ABOUT THIS EXERCISE: Write out the entries again exactly as they are given.

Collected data
+---+
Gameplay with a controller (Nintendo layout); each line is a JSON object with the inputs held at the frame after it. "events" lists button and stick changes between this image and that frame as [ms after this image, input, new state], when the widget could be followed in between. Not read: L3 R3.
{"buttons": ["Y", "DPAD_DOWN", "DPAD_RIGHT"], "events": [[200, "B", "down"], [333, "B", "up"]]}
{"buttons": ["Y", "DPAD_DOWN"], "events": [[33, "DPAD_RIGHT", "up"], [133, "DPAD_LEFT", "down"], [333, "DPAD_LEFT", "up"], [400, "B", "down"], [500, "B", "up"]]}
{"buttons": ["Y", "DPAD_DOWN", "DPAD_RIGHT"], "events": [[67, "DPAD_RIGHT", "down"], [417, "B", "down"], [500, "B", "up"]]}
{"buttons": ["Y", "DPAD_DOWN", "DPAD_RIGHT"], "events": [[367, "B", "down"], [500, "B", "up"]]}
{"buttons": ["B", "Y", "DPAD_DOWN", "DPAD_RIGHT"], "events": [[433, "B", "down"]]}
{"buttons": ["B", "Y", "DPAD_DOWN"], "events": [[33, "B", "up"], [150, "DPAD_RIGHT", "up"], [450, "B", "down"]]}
+---+
YOUR RESPONSE:
Gameplay with a controller (Nintendo layout); each line is a JSON object with the inputs held at the frame after it. "events" lists button and stick changes between this image and that frame as [ms after this image, input, new state], when the widget could be followed in between. Not read: L3 R3.
{"buttons": ["Y", "DPAD_DOWN", "DPAD_RIGHT"], "events": [[200, "B", "down"], [333, "B", "up"]]}
{"buttons": ["Y", "DPAD_DOWN"], "events": [[33, "DPAD_RIGHT", "up"], [133, "DPAD_LEFT", "down"], [333, "DPAD_LEFT", "up"], [400, "B", "down"], [500, "B", "up"]]}
{"buttons": ["Y", "DPAD_DOWN", "DPAD_RIGHT"], "events": [[67, "DPAD_RIGHT", "down"], [417, "B", "down"], [500, "B", "up"]]}
{"buttons": ["Y", "DPAD_DOWN", "DPAD_RIGHT"], "events": [[367, "B", "down"], [500, "B", "up"]]}
{"buttons": ["B", "Y", "DPAD_DOWN", "DPAD_RIGHT"], "events": [[433, "B", "down"]]}
{"buttons": ["B", "Y", "DPAD_DOWN"], "events": [[33, "B", "up"], [150, "DPAD_RIGHT", "up"], [450, "B", "down"]]}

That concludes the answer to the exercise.